Hay visiones de la realidad que son sonoras como otras lo son cromáticas o plásticas. Francisco Javier Escobar consigue que las suyas sean sonoras y plásticas a la vez: como un paisaje que también hablara o como un viento que se dibujase. Y, como buen conocedor de la Tradición con mayúscula que es, ni oculta sus fuentes ni difumina sus claves: las explicita en lo que ha definido como su "poética". A contra-tiempo es un continuo diálogo con los numerosos intextextos de los que deriva su amplia riqueza musical: la de la composición y la de sus no menos identificables referentes. Compositor culturalista, como no lo podía ser menos un músico que también es filólogo, su obra se caracteriza por ser una profunda investigación en los significantes. Lo que se traduce en el mosaico de un doble discurso: el suyo propio y el del meta-discurso que genera.

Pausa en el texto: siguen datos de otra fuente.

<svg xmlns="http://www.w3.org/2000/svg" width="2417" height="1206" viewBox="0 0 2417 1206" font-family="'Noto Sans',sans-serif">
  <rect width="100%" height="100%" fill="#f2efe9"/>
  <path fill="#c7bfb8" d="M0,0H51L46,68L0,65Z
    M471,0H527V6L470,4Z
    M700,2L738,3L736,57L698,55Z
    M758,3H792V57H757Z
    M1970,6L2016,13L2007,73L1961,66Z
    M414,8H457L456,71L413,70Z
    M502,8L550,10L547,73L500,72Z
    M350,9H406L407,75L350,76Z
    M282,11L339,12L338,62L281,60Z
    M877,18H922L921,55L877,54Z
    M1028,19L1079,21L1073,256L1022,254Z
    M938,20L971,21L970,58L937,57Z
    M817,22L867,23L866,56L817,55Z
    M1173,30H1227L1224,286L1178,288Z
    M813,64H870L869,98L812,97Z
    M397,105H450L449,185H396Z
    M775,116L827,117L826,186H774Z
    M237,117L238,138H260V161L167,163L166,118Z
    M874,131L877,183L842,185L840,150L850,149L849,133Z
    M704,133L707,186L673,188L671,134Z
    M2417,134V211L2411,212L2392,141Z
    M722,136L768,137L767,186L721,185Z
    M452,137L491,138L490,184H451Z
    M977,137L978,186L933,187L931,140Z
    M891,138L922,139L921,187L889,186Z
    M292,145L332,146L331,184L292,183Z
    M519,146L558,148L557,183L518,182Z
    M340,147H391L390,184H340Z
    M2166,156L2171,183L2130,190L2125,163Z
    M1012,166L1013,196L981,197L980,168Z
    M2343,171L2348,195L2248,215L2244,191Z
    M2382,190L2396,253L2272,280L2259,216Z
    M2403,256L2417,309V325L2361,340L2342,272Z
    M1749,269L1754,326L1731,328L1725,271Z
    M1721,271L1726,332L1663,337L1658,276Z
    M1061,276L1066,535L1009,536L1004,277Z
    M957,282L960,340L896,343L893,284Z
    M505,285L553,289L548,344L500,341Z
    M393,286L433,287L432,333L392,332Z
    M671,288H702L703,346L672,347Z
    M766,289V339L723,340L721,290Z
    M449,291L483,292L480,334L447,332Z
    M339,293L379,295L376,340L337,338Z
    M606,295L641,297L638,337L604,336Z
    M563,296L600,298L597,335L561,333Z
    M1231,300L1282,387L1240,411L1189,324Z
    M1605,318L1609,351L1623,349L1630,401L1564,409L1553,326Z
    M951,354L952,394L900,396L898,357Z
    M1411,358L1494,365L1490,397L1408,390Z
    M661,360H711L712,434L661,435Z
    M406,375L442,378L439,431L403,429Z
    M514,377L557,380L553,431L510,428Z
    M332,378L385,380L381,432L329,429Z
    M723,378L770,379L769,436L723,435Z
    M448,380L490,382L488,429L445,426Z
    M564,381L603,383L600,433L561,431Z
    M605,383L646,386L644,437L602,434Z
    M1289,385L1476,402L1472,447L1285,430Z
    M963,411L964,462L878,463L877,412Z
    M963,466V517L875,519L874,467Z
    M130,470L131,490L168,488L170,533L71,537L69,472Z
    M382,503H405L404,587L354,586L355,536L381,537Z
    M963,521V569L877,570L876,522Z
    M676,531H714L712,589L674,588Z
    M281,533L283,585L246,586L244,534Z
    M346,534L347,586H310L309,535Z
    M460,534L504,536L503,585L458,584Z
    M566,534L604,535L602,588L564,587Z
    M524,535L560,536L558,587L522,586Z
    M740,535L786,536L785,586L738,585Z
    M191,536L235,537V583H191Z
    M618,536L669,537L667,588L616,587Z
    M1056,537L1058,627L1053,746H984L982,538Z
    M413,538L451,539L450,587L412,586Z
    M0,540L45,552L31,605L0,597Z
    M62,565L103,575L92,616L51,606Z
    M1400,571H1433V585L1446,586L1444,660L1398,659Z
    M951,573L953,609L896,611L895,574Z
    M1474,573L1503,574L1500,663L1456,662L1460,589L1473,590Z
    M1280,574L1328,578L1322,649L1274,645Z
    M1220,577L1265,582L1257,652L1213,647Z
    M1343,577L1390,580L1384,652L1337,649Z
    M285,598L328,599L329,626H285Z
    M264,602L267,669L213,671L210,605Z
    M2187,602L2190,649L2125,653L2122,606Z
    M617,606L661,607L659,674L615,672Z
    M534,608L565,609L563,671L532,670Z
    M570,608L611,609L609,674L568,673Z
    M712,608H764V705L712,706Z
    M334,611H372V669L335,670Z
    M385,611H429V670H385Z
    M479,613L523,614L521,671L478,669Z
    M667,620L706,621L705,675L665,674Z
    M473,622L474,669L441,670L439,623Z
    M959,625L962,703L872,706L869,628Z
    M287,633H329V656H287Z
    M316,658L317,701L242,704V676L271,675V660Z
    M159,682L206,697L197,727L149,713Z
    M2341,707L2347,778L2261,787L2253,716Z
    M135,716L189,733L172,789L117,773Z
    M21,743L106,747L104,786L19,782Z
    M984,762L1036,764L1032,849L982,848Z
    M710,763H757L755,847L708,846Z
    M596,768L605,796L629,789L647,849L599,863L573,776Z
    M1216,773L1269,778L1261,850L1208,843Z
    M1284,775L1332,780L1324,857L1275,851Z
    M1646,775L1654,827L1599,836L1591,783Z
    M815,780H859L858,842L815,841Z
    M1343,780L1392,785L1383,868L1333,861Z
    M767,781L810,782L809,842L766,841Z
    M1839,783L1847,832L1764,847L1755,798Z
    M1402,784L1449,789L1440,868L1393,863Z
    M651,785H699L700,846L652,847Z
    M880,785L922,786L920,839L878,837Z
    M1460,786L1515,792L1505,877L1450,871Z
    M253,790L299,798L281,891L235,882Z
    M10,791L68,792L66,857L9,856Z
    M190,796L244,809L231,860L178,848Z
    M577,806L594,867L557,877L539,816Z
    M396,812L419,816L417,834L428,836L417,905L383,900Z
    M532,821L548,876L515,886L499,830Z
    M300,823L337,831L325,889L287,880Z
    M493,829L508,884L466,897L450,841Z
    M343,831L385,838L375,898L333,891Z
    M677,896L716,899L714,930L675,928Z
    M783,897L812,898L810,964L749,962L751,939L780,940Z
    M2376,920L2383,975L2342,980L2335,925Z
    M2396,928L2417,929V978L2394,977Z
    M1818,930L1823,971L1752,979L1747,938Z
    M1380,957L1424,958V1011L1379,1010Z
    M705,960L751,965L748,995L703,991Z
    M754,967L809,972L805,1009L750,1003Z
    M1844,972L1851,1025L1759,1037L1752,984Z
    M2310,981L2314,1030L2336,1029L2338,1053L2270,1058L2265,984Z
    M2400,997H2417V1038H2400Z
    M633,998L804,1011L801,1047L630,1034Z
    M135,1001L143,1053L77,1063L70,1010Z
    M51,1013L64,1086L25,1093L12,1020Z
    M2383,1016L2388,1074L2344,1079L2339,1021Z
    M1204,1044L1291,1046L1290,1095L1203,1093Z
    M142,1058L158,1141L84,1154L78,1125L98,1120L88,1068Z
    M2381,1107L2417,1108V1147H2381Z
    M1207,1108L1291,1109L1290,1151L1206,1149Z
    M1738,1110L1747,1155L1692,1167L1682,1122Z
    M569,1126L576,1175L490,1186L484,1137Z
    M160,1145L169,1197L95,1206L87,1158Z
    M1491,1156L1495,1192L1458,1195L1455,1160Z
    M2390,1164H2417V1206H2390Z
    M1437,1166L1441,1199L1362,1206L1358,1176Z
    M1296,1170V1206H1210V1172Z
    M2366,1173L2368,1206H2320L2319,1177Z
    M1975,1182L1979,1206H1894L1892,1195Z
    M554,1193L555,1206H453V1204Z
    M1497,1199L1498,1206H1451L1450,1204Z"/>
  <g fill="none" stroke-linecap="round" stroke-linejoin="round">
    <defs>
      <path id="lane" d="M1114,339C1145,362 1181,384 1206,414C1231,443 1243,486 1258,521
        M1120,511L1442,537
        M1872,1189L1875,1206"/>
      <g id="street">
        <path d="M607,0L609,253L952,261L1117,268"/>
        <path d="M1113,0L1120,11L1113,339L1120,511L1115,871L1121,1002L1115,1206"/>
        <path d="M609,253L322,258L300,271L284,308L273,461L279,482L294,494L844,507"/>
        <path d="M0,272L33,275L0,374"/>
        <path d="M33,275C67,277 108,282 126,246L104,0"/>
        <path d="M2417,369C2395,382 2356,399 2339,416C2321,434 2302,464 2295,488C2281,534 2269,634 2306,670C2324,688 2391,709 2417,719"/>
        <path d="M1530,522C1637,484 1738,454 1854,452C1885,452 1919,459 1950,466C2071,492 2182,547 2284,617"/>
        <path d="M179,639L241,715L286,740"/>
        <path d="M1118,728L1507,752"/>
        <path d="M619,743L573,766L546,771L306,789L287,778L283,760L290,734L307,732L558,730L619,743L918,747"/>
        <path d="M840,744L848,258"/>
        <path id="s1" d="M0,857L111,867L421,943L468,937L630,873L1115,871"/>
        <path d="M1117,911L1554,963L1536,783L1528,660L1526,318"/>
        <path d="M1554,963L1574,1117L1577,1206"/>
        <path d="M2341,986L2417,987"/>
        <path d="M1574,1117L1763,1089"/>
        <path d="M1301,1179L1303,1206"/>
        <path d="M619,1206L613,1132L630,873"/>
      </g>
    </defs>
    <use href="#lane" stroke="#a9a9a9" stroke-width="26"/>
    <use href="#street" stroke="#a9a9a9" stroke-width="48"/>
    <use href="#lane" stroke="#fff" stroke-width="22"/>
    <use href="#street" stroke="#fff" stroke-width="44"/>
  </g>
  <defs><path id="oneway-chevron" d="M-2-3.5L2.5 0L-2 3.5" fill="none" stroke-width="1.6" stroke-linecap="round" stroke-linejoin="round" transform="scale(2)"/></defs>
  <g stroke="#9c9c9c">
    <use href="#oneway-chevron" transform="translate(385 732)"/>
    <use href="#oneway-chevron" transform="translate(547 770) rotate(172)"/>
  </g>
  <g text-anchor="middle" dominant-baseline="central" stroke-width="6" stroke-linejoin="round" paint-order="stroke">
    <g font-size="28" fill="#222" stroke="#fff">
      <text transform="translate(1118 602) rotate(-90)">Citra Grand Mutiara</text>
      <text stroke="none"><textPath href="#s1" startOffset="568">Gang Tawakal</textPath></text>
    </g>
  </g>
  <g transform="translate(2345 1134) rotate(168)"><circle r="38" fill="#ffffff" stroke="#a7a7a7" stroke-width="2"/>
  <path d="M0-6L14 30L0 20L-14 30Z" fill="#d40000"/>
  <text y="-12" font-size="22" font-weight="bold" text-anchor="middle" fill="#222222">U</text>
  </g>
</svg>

    De modo que asistimos a un acústico juego de espejos, en el que las imágenes se reflejan las unas a las otras y los sonidos establecen constantes correspondencias entre sí. Música, pues, postmoderna por su historia y su naturaleza, la de Escobar es, sobre todo, lírica por esos surtidores de sentido que conforman sus tonos y esa modulación del ritmo que taracea su expresión, confiriéndole ese lirismo narrativo que tiene y que, como en la poesía de Horacio, desarrolla y despliega una especial morosidad: la del fluir dentro del detenerse. La arquitectónica concepción de sus distintas partes y la perfecta armonía que las une no resta emoción a una pieza como ésta, en la que la técnica está puesta al servicio del espíritu y no al revés. Música, pues, comunicable y comunicante, asistimos en ella a los temas y motivos en que en sí consiste, pero también –y me atrevería a decir que sobre todo– a su masa y volumen fónico-pictural, en el que el apunte de un movimiento se disuelve en el todo descriptivo y éste recibe sus figuras de las secuencias casi fotogramáticas que conforman su aérea instantaneidad. Música, pues, del espacio pero también del tiempo, ésta lo es del aire que recorta sus perfiles dándoles su escultórica unidad. Contención y delirio atraviesan sus notas, y no hay desgarramiento en sus contornos sino un sucesivo y armónico fluir, que acepta la contingencia que le imponen sus límites, pero que no renuncia a la alegría renovada por el rito que es su verdadera clave aquí. El mito que opera en su fondo se renueva en y por el rito que remueve y actualiza su proceso de simbolización. De manera que lo que en sí y por sí está fuera del tiempo pasa a formar parte de él, y lo que sólo es tiempo se destemporaliza en una simbiosis en la que el tiempo y el no-tiempo se nos presentan separados y unidos a la vez por ese punto inmóvil que los aleja y acerca a ambos y que constituye –creo– el eje de toda esta creación. A contra-tiempo remite a una experiencia semejante a la descrita en uno de sus últimos poemas por Ernestina de Champourcin: Contra tiempo, destiempo, / sin tiempo en el tiempo –escribía ella. Y una refacción e ideación del tiempo es lo que Escobar hace y propone aquí: en esta obra suya que supera la tentación trágica que tiene, al diluir el yo en el canto como ha disuelto antes lo culto en lo popular. El yo –como el tiempo– se anula en su vivirlo, y la música y toda su tensión emocional también.